- _TASK DESCRIPTION_
From the material below, copy out each line containing the string "value". Matching is case-sensitive.

(EXERCISE INPUT begins)

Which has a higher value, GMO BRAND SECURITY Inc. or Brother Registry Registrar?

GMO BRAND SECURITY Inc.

(EXERCISE INPUT ends)
(EXERCISE INPUT begins)

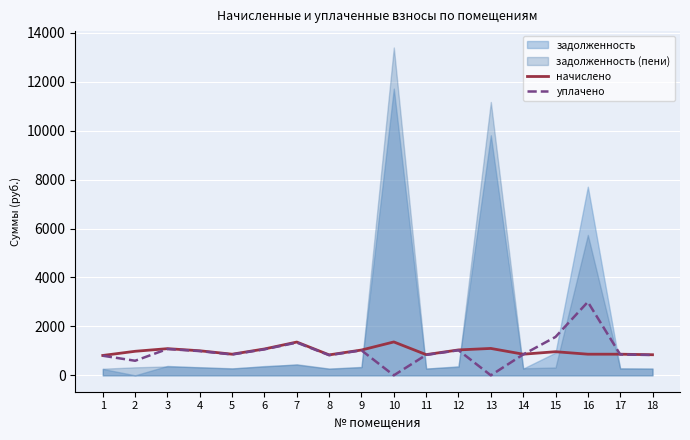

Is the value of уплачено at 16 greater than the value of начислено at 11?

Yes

(EXERCISE INPUT ends)
(EXERCISE INPUT begins)

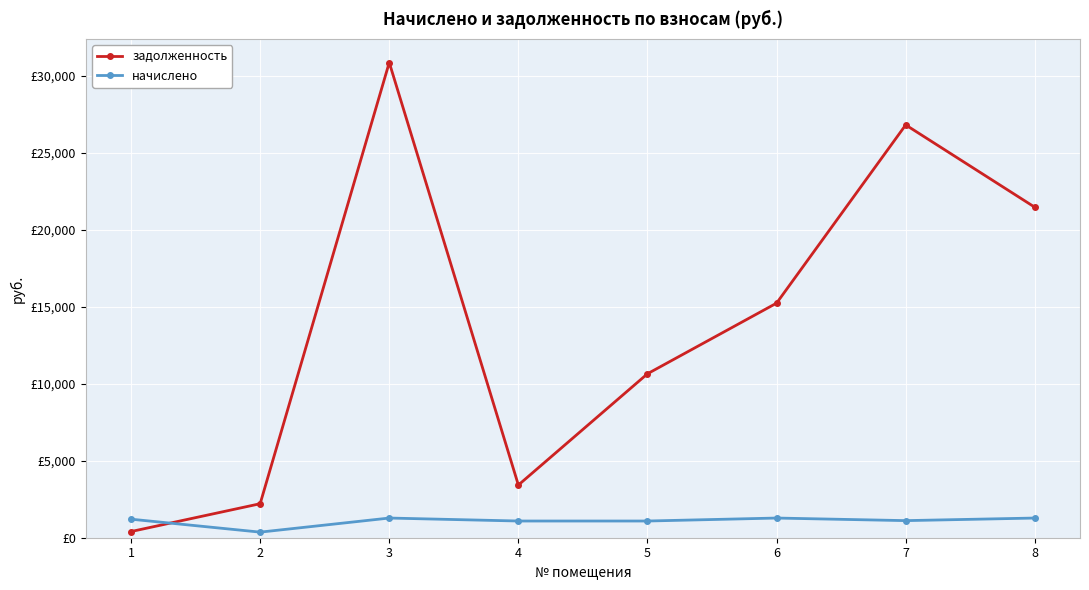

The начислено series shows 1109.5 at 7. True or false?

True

(EXERCISE INPUT ends)

- _YOUR RESPONSE_
Which has a higher value, GMO BRAND SECURITY Inc. or Brother Registry Registrar?
Is the value of уплачено at 16 greater than the value of начислено at 11?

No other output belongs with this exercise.